[Document section]
# # # # # # #

OpenStack Object Storage (swift)

Object server does not ignore a down container server on writes leading to higher overall cluster latency

Bug #1434262 reported by Patrick Skerrett on 2015-03-19

This bug affects 2 people

Affects		Status	Importance	Assigned to	Milestone
	OpenStack Object Storage (swift)	Fix Released	Undecided	Unassigned

Bug Description

Environment Description -

Swift 2.2.2

1 Region, 3 Zones, 2 Replicas.
3 Object servers, 3 Account servers, 3 Container servers, 1 Proxy. I specifically split account/container into individual machines on purpose in order to narrow down the problem components, I would not normally do this in production.

$ vagrant status
Current machine states:
salt-master running
swift-storage-z01r1 192.168.3.14 running
swift-storage-z02r1 192.168.3.15 running
swift-storage-z03r1 192.168.3.16 running
swift-account-z01r1 192.168.3.17 running
swift-container-z01r1 running
swift-container-z02r1 running
swift-container-z03r1 running
swift-account-z02r1 running
swift-account-z03r1 running
swift-proxy-z01r1 running

Container Ring:
/srv/salt/swift-rings/container.builder, build version 3
4096 partitions, 2.000000 replicas, 1 regions, 3 zones, 3 devices, 0.02 balance, 0.00 dispersion
The minimum number of hours before a partition can be reassigned is 0
The overload factor is 0.00% (0.000000)
Devices:
id region zone ip address port replication ip replication port name weight partitions balance meta

0 1 1 192.168.3.21 6001 192.168.3.21 6001 sdb1 100.00 2731 0.01
1 1 3 192.168.3.23 6001 192.168.3.23 6001 sdb1 100.00 2730 -0.02
2 1 2 192.168.3.22 6001 192.168.3.22 6001 sdb1 100.00 2731 0.01

object-server.conf:
[DEFAULT]
workers = 1
mount_check = false
bind_ip = 192.168.3.X
bind_port = 6100
log_level = DEBUG

[pipeline:main]
pipeline = recon object-server

[app:object-server]
use = egg:swift#object
threads_per_disk = 4

[object-replicator]
concurrency = 4

[object-updater]

[object-auditor]

[filter:recon]
use = egg:swift#recon
recon_cache_path = /var/cache/swift-6100

Object Server logs (line appears on every write attempt when the container replica exists on a down node)

Mar 19 19:16:21 vagrant-ubuntu-trusty-64 object-server: ERROR container update failed with 192.168.3.22:6001/sdb1 (saving for async update later): Host unreachable (txn: tx767cf9a94d74489e8f1a9-00550b2084)

**************************************************************************
Problem Description -

When a container node goes down (Node & IP actually go offline, not just service disabled) overall cluster write speed is impacted where a write destined to a particular container has a replica located on the down node. In that instance, the individual writes time is increased by the conn_timeout value set in the object server config (default 500ms).

Read latency does not appear to be affected by a container outage.

When an object server goes down, the proxy server seems to have the ability to ignore the node for X seconds and does not attempt to retry to connect to it on every write operation. This helps to stabilize overall latency during outages & is the desired behavior.
However, this does not appear to be implemented for container server outages & overall latency is affected during an outage event.

# # # # # # #

[Material provided]
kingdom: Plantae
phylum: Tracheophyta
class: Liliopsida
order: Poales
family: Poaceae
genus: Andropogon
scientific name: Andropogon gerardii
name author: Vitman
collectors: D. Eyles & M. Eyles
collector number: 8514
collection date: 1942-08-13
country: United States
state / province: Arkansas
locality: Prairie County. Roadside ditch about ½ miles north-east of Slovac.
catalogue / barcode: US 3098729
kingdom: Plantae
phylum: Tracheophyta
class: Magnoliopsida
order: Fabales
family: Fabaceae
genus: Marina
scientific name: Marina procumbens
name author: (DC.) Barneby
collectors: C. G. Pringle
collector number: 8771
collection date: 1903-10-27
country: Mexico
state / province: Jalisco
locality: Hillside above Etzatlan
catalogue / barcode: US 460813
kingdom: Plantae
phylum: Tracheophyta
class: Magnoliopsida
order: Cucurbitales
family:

# # # # # # #

[What to do]
1. Answer these questions from the bug report:
(a) Which version of Swift does the environment run?
(b) What is the default conn_timeout value in the object server config?
(c) What bind_port is set in object-server.conf?
2. For each statement, say whether it agrees with the bug report. Answer yes or no and quote the words that decide it.
(a) The environment was configured with three replicas.
(b) Read latency appears to be affected when a container server is down.
(c) The reporter would not normally split account and container servers onto individual machines in production.
3. Resume the bug report on container server outages in Swift from where it stops.
The entries are not required for any of the work here.

[Answers for the tasks]
1.
(a) Swift 2.2.2
(b) 500ms
(c) 6100

2.
(a) No: "1 Region, 3 Zones, 2 Replicas."
(b) No: "Read latency does not appear to be affected by a container outage."
(c) Yes: "I would not normally do this in production."

3.
In my production environment, I am trying to sustain at least 3000 WRITES per second at peak times, and a single container server outage has the ability to effectively grind all my operations to a halt. It would be great if the Object server had the ability to ignore a down container node similar to how the proxy user ignores a down object server for a time.

See original description

Tags:

Patrick Skerrett (pitrick) on 2015-03-19

description:	updated
description:	updated

Revision history for this message

clayg (clay-gerrard) wrote on 2015-03-20:

Download full text (5.0 KiB)

I agree a downed container server will have an *impact* on object writes (because we endeavor to synchronously update the listing in the container) - but I feel the problem may benefit from additional classification here.

Aside: I think describing the issue as grinding to a "halt" - is potentially confusing. No offense :\ The timeout values are *meant* to protect from a destructive latency hit when a node is down - and I think in general they're doing what they are supposed to. But most importantly they're designed to be tunable so that an operator can decide exactly how much variance in latency they're willing to accept in an effort to avoid introducing temporary inconsistencies - 500ms may be too high for some people, but it's just a default!

I'm *really* not trying to split hairs as much as make sure we identify what exactly it is we want to fix. There's plenty of things that could be better ;)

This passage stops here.